_Work to complete_
A – Quote the API gateway security page from "Q: What failure" up to and including "ca_certificate is attached.".
B – Write what comes next in the page on zero trust at the API gateway, picking up after its final sentence.

_Document excerpt_
Security Boundaries & Zero Trust at the API Gateway

Q: What failure signal indicates a misconfigured mTLS policy on Envoy?

The most common signal is a flood of TLS alert code 42 (bad_certificate) in Envoy access logs combined with upstream_cx_destroy_local_with_active_rq incrementing. This means Envoy terminated connections before the upstream could respond, typically because the client sent a certificate signed by a CA not present in the trusted_ca bundle, or because downstream_tls_context is set to REQUIRE_CLIENT_CERT but no ca_certificate is attached.

Every request entering a distributed system carries an implicit question: who sent this, and are they allowed to do what they are asking? Traditional perimeter security answered that question once at the network edge and then trusted everything inside. In cloud-native environments where workload IPs are ephemeral, container orchestrators reschedule pods across nodes, and multi-tenant traffic shares physical infrastructure, that answer is no longer good enough. As part of API gateway fundamentals and architecture, zero trust moves that verification into every request, at every hop, with cryptographic evidence — and makes the gateway the primary enforcement point.

This page covers the prerequisites and mental model you need, then goes deep on the two primary controls — mutual TLS and JWT-driven policy — with runnable configurations for Kong 3.x, Envoy 1.32+, and Tyk 5.x, followed by a comparative trade-off table and the operational gotchas that trip up production teams.

Architectural Baseline

Before implementing zero trust controls at the gateway, three mental model shifts are required.

_Records provided_
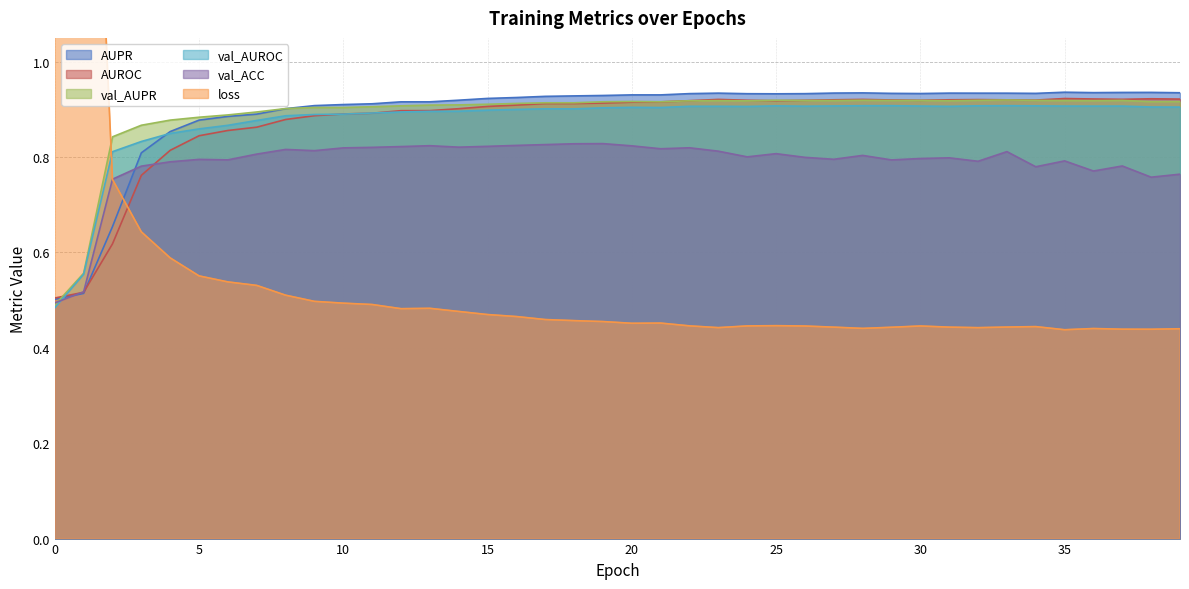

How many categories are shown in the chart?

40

==

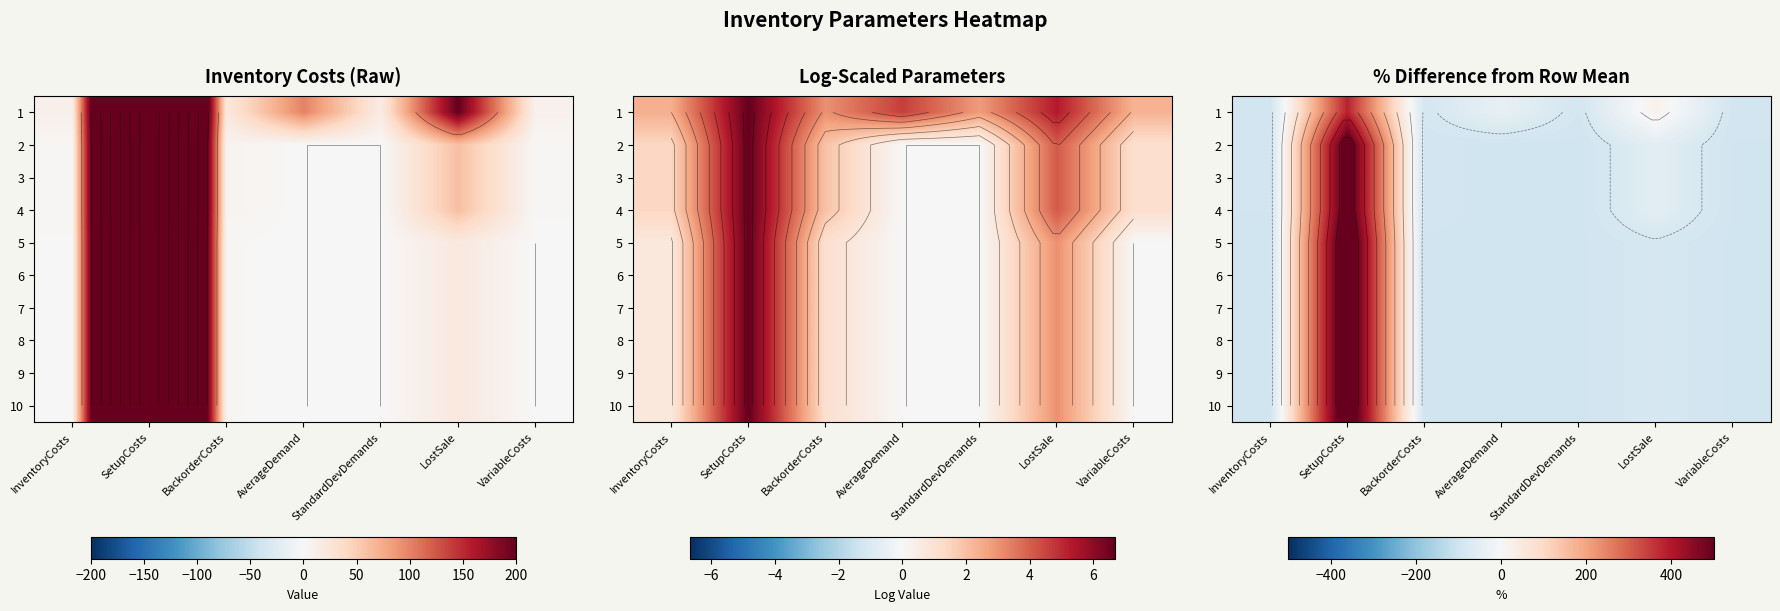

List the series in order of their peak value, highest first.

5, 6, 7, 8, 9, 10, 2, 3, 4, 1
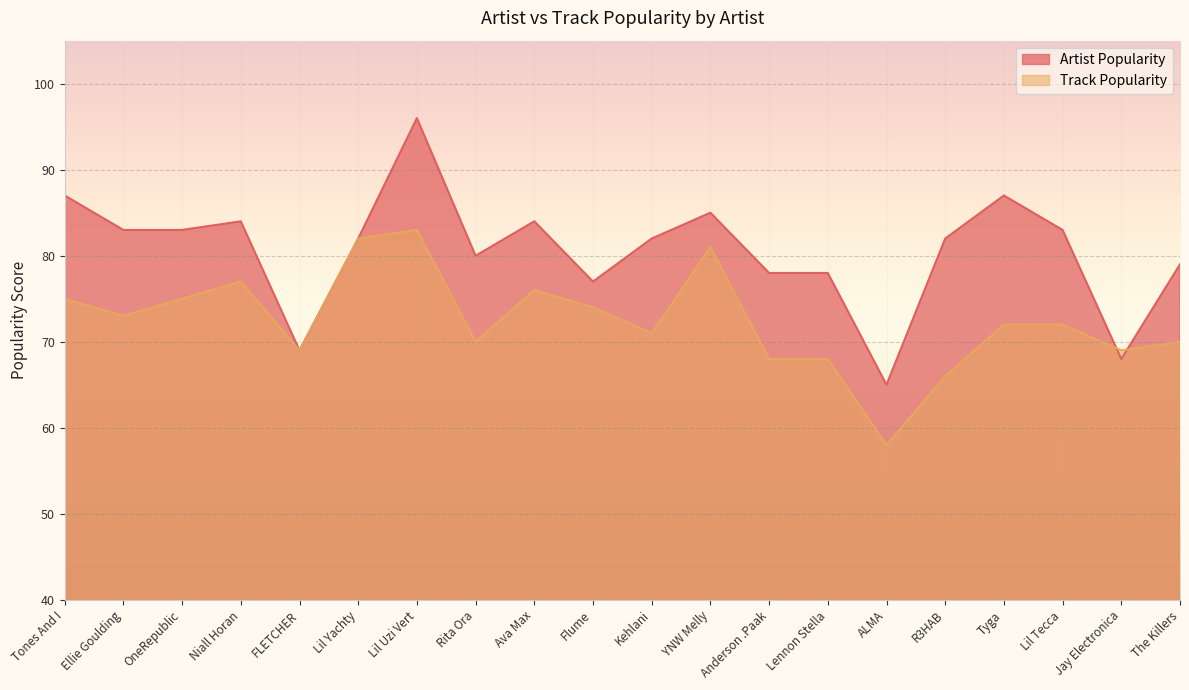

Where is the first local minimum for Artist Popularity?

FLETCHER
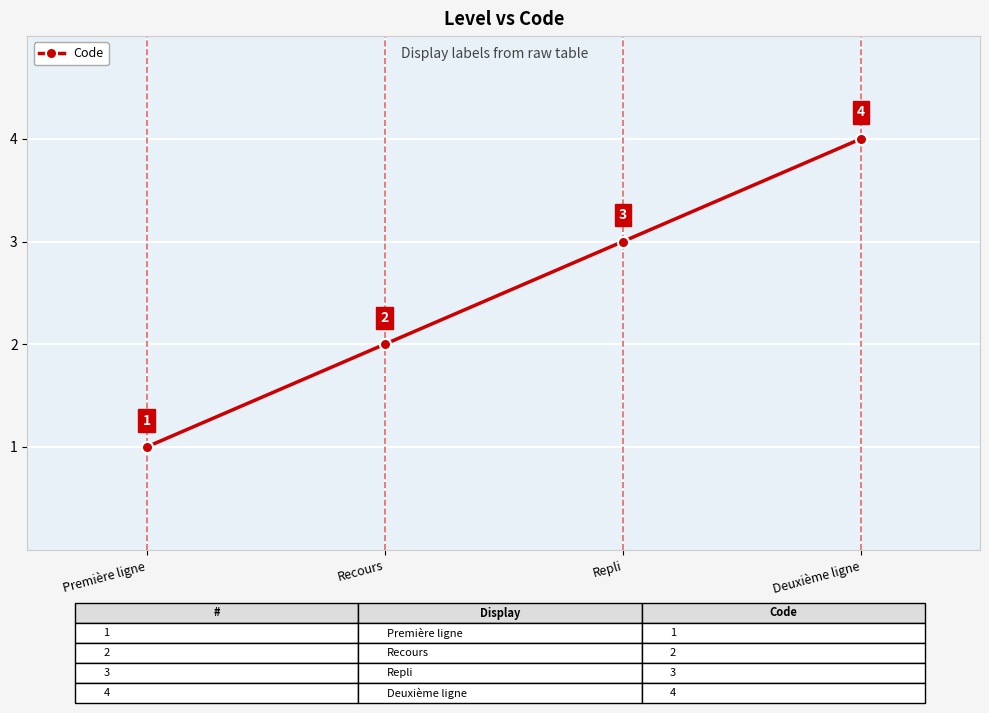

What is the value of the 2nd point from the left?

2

--

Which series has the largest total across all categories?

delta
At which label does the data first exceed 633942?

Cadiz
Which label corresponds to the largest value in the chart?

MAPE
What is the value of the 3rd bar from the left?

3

_Answer section_
A –
Q: What failure signal indicates a misconfigured mTLS policy on Envoy?

The most common signal is a flood of TLS alert code 42 (bad_certificate) in Envoy access logs combined with upstream_cx_destroy_local_with_active_rq incrementing. This means Envoy terminated connections before the upstream could respond, typically because the client sent a certificate signed by a CA not present in the trusted_ca bundle, or because downstream_tls_context is set to REQUIRE_CLIENT_CERT but no ca_certificate is attached.

B –
Identity is not the same as connectivity. A client that can reach your gateway port has established network reachability, nothing more. Zero trust requires the client to additionally prove cryptographic identity (via a certificate or signed token) and authorization (via claims or policy evaluation). These are separate verification steps and must be enforced in that order.

The gateway is a policy enforcement point, not a policy decision point. Policy decisions — “is service A allowed to call endpoint /billing/v2 with scope write?” — belong in a dedicated engine like Open Policy Agent. The gateway enforces that decision by calling an external authorization sidecar and blocking or passing the request. Collapsing both roles into the gateway configuration creates brittle, hard-to-audit YAML that breaks under policy drift.

Certificate lifecycle is infrastructure, not configuration. Certificates that expire in production are among the most common causes of zero-downtime outages. Build automatic rotation, CA bundle overlap windows, and SPIFFE/SPIRE workload identity into your platform before you write a single gateway policy. The deep-dive on certificate rotation mechanics lives in implementing mTLS at the gateway edge.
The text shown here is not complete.